## Exercise details
Would you show every line from the records that holds "Criar"?

════════════════

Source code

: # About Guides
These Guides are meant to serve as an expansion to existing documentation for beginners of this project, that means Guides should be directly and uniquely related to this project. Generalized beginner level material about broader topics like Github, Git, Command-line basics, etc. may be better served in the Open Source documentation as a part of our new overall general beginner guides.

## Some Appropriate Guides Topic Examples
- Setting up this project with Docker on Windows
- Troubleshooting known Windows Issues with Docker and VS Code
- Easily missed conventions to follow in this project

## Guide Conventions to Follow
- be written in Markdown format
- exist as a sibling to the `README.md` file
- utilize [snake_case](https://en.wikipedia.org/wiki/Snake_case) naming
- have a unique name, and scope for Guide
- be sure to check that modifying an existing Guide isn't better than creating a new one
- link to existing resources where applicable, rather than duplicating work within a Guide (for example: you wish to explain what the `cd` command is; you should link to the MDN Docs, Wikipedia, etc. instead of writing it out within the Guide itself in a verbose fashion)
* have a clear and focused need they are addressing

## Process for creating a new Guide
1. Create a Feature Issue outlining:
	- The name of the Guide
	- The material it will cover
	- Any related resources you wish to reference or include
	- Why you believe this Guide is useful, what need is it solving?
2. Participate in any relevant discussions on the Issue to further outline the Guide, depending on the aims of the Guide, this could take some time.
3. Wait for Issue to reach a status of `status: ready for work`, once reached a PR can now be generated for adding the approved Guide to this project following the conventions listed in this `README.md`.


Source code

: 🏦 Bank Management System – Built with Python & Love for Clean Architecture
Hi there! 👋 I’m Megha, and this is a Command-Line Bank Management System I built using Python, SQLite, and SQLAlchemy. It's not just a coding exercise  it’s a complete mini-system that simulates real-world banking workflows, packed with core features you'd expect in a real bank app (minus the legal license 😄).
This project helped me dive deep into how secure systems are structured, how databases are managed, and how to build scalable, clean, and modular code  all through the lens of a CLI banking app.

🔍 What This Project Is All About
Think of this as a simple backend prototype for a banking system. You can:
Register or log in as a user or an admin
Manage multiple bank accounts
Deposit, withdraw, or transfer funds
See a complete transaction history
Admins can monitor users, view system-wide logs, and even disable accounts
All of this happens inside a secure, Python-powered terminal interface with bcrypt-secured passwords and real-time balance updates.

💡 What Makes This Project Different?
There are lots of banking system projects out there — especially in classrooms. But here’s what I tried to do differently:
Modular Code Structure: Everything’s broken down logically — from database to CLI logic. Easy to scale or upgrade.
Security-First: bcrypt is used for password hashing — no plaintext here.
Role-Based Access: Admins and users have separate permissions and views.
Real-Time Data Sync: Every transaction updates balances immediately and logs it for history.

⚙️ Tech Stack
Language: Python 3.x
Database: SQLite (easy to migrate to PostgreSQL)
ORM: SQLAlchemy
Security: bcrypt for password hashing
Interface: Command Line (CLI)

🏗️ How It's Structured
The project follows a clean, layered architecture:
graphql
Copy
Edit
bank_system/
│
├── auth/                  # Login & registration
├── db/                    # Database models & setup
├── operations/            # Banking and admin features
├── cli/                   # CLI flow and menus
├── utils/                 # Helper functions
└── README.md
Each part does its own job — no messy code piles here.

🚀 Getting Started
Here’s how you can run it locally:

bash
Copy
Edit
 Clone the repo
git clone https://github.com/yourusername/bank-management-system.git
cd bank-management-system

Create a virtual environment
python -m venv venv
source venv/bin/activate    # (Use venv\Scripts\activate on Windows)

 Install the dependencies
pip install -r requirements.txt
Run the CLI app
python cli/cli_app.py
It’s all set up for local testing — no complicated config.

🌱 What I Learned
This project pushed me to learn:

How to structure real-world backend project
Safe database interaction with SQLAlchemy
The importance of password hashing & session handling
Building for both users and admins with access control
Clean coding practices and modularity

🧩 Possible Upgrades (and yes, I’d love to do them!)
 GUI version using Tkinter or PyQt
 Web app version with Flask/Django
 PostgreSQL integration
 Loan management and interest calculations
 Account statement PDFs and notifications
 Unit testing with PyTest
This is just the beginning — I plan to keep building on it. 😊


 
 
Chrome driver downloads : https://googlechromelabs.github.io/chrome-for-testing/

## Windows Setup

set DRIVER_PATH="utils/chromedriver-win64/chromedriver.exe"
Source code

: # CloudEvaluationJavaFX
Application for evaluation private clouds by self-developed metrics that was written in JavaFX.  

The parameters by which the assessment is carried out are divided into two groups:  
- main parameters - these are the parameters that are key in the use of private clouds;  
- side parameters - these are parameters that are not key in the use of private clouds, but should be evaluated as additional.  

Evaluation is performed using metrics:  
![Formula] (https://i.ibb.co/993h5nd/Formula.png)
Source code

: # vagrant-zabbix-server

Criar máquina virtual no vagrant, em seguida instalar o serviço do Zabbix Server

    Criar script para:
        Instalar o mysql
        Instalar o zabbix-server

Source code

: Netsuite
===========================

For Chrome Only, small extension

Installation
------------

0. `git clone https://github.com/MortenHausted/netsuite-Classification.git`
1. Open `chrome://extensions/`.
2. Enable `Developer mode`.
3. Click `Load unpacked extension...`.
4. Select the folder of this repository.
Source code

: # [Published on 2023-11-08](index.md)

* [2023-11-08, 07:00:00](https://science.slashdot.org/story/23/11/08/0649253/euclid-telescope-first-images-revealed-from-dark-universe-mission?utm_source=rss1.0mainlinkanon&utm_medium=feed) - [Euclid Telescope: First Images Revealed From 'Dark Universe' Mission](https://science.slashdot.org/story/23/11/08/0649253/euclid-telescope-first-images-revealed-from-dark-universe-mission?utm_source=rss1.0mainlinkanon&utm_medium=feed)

════════════════

## Answer space
Criar máquina virtual no vagrant, em seguida instalar o serviço do Zabbix Server
    Criar script para:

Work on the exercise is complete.